Ask HN: How do you handle sudden huge traffic spike like that of Obama IAMA? - prasanna83


======
tvdw
1\. Cache. Cache, cache, cache. Cache. Consider turning off most of these
caches for normal production work, then turn them on when you really need
them. This way if you normally run at 90% of your capabilities, you can turn
on caches and still be able to handle a massive traffic spike.

2\. Backup servers. Make sure you have a way to quickly spin up more machines.
If you're using EC2, just launch a few extra machines, it's really easy as
long as it's not the database being the bottleneck.

3\. Turn off anything unimportant. During the traffic spike of Obama, there
were undoubtedly some background processes that could be ran later. Just pause
those for a while and make them continue later. As long as it's a spike and
the background processes aren't that important, this works well.

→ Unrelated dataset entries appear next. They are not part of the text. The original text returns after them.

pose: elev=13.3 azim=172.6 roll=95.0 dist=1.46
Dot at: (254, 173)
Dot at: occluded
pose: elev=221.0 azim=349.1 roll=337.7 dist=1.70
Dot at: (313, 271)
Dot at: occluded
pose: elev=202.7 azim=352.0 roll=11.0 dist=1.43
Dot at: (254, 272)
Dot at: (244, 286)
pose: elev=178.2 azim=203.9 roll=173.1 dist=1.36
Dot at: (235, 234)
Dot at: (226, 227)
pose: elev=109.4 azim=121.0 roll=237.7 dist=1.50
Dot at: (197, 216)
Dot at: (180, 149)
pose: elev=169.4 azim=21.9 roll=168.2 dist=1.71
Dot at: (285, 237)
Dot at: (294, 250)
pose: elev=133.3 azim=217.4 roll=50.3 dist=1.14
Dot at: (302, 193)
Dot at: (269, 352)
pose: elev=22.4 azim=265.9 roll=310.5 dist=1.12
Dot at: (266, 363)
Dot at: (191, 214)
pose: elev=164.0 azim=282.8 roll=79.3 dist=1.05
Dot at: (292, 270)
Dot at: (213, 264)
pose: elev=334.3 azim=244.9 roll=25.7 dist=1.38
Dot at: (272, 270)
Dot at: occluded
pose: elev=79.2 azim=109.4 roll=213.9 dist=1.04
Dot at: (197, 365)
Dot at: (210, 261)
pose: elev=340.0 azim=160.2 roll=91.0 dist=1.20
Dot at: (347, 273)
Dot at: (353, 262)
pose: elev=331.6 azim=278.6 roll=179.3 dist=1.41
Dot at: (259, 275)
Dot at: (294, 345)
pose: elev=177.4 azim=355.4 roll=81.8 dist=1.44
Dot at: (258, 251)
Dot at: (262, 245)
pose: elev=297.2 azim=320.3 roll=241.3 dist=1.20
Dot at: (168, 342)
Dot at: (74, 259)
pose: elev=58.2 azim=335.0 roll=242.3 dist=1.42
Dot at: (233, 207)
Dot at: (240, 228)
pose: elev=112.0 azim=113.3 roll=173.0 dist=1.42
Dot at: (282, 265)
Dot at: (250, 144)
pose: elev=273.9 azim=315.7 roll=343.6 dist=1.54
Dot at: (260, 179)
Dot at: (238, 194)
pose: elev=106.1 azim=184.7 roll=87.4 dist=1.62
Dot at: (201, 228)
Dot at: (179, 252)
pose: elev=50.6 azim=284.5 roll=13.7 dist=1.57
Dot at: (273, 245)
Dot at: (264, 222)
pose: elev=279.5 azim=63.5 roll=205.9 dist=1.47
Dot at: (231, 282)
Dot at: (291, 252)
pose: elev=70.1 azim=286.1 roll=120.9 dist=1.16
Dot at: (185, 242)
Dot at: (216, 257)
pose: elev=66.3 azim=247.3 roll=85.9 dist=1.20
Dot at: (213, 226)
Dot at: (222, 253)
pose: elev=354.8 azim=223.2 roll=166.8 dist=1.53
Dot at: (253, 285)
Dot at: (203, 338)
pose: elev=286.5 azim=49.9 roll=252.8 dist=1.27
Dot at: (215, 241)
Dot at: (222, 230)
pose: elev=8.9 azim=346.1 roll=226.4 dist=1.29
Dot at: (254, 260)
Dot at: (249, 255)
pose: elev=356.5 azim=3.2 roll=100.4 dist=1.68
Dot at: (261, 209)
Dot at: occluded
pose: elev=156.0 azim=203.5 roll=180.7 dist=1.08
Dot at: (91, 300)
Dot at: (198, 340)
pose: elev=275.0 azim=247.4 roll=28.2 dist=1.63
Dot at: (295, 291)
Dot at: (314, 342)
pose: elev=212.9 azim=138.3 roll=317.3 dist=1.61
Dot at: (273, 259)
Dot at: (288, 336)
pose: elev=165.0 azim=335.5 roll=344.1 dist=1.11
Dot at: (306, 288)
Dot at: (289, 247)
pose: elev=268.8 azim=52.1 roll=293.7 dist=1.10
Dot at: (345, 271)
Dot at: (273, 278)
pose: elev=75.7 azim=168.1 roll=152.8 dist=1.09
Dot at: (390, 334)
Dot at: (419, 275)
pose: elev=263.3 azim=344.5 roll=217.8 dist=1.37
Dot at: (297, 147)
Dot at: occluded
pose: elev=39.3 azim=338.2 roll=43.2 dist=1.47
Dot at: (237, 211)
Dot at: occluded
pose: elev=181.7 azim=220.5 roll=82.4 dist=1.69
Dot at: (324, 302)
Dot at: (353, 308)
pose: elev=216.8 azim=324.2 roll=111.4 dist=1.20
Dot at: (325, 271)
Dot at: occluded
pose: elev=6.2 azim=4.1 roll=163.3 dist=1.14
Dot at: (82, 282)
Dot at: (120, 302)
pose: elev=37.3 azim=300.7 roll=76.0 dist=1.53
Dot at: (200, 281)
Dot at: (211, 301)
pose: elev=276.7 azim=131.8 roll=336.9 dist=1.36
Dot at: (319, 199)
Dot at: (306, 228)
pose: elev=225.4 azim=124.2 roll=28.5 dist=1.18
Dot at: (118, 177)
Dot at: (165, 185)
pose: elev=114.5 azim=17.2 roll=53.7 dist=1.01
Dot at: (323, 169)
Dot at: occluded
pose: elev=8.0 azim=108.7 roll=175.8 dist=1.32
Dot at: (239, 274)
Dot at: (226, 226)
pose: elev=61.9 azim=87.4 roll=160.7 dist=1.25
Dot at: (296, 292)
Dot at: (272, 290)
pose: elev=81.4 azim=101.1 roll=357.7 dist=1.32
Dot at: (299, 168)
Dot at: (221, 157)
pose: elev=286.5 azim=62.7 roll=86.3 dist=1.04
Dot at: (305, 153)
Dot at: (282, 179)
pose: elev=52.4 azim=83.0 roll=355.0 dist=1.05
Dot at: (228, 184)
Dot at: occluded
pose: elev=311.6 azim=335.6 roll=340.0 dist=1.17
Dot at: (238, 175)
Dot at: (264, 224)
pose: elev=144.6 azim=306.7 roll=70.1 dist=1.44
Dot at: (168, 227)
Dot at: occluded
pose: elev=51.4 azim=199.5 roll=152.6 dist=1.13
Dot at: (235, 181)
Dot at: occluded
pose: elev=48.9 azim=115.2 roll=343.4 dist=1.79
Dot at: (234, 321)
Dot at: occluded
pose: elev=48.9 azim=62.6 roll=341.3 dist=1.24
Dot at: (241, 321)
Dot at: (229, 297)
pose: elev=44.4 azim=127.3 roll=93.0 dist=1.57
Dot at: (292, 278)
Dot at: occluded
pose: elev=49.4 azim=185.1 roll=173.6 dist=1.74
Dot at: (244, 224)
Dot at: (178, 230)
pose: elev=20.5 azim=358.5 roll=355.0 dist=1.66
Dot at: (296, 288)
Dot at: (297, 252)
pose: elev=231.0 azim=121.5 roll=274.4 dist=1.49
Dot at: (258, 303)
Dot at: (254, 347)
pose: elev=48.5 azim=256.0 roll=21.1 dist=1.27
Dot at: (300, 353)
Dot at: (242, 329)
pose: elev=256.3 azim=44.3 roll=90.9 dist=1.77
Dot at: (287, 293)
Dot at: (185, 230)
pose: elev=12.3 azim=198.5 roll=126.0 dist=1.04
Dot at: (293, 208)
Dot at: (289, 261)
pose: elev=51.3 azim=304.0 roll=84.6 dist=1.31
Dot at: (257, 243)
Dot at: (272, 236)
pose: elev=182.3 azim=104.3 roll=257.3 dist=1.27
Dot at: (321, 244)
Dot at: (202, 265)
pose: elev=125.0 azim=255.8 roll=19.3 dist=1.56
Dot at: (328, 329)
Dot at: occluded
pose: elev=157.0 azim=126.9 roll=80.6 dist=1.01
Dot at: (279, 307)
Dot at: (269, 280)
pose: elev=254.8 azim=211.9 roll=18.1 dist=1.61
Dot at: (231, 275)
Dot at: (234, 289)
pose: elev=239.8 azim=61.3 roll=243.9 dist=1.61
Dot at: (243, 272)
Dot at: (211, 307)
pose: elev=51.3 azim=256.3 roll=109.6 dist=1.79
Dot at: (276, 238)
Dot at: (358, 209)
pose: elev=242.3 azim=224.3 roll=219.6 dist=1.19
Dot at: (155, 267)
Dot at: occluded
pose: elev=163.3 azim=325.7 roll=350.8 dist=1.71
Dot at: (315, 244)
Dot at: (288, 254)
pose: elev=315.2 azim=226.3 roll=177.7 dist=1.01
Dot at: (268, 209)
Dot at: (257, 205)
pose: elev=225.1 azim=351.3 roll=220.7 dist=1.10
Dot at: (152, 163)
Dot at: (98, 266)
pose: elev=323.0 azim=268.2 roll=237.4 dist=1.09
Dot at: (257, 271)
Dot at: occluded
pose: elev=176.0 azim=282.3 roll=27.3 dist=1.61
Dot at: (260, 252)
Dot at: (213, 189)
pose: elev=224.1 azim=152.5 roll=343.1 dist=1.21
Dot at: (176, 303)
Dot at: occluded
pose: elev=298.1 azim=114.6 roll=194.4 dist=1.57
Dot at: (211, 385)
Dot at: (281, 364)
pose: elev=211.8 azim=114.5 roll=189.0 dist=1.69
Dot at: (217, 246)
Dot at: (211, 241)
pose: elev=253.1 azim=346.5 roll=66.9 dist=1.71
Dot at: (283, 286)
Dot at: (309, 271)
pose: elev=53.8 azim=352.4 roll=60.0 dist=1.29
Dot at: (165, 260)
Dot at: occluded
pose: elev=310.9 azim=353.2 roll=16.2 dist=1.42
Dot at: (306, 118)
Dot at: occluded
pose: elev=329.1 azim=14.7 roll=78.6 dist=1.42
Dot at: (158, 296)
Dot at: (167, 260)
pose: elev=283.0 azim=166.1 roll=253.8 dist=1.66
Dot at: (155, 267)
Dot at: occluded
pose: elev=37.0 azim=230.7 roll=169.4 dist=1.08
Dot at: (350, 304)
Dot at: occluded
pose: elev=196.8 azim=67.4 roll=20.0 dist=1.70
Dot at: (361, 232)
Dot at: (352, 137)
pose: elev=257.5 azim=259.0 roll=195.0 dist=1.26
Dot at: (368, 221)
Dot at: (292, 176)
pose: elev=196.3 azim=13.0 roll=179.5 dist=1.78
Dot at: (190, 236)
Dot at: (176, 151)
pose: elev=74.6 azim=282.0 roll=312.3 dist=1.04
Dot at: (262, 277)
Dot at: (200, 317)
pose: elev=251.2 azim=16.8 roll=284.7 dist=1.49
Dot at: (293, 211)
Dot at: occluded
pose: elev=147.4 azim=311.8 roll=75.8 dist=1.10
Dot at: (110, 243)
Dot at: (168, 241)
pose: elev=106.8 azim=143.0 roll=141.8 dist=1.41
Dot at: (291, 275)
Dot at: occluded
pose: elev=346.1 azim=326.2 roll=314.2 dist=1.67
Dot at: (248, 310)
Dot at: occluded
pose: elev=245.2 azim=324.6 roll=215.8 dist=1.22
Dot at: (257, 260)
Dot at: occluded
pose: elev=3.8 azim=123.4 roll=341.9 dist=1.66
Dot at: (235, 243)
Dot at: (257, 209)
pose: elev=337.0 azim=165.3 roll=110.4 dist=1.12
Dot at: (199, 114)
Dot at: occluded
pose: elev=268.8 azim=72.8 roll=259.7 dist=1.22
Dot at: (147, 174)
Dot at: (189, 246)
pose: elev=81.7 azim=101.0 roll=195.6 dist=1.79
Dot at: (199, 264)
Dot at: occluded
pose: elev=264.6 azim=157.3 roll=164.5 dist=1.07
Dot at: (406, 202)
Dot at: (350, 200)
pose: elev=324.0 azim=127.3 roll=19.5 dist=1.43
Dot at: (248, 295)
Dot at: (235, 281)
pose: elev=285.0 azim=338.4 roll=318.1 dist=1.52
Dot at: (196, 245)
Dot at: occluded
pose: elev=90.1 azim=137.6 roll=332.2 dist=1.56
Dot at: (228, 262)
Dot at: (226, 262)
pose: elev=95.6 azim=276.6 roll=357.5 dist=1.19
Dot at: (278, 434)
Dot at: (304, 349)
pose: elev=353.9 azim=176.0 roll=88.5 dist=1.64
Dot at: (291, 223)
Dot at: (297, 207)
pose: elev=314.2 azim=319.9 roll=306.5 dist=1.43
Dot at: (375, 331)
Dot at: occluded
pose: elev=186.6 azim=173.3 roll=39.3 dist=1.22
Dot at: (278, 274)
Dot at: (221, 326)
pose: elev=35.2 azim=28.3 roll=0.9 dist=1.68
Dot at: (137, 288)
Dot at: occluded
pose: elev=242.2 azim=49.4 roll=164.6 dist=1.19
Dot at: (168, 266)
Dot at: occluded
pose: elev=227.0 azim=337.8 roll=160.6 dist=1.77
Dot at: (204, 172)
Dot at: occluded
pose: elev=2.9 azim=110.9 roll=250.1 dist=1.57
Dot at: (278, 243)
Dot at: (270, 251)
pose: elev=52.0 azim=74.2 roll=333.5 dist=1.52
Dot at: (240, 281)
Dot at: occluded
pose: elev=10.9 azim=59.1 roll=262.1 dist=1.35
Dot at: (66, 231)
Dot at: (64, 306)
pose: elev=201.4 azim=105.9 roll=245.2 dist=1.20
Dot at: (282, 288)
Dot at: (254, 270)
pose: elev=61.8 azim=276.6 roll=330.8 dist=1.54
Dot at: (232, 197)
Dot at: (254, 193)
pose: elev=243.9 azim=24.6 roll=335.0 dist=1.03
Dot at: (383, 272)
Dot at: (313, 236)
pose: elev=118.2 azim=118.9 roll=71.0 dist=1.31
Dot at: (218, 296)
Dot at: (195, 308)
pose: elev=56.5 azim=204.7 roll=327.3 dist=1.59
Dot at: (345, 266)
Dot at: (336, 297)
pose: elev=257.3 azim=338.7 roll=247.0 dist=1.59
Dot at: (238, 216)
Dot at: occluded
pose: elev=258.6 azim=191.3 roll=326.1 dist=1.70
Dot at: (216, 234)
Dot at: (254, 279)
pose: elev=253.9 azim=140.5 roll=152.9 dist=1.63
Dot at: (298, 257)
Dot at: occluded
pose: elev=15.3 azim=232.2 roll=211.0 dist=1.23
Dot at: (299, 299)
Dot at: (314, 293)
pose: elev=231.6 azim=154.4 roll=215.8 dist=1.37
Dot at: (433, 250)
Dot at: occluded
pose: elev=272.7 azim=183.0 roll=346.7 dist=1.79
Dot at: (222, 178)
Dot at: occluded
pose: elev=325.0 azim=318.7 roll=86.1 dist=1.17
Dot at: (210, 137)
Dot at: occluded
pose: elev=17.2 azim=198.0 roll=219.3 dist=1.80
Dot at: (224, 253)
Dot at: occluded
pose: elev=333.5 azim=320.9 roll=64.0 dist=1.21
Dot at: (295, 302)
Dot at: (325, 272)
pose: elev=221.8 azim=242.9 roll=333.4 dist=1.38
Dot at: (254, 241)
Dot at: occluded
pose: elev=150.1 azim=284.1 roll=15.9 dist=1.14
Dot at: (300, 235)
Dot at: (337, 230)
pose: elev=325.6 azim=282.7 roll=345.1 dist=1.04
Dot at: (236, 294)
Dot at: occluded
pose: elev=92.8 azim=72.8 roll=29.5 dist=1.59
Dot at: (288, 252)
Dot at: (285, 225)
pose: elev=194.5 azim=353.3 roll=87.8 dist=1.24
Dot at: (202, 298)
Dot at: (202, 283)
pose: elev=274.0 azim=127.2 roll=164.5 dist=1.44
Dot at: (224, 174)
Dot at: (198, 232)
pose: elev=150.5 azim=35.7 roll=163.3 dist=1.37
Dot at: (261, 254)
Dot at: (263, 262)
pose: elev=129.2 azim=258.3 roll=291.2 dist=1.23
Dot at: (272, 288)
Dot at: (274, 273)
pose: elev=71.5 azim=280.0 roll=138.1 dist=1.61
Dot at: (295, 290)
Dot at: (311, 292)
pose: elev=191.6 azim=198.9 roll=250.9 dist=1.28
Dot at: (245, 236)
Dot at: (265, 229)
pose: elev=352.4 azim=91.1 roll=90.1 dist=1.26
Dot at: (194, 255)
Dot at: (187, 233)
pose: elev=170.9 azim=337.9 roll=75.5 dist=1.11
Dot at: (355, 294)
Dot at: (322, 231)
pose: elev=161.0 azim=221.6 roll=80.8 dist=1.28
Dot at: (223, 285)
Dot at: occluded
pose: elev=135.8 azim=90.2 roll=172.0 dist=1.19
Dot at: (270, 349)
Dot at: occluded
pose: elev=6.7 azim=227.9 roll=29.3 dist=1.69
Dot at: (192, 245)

4\. Turn off some front-end stuff. Reddit, for example, disabled commenting on
Obama's IAMA for a while, instead forcing a cached version of the homepage. It
really helps performance and doesn't really hurt the visitors too much. Sure,
they can't comment, but with 15000 comments it's not likely that your comment
gets read by Obama anyway.

On 1 and 2: always make sure you have room to handle spikes. Get backup
servers ready but don't turn those into real production servers. Always ensure
you have a buffer. Maybe embed some code that makes your site extra heavy,
then give it a switch to turn off that extra code in case of a big spike? If
you always run your site on full capacity hardware, you can't plan for spikes.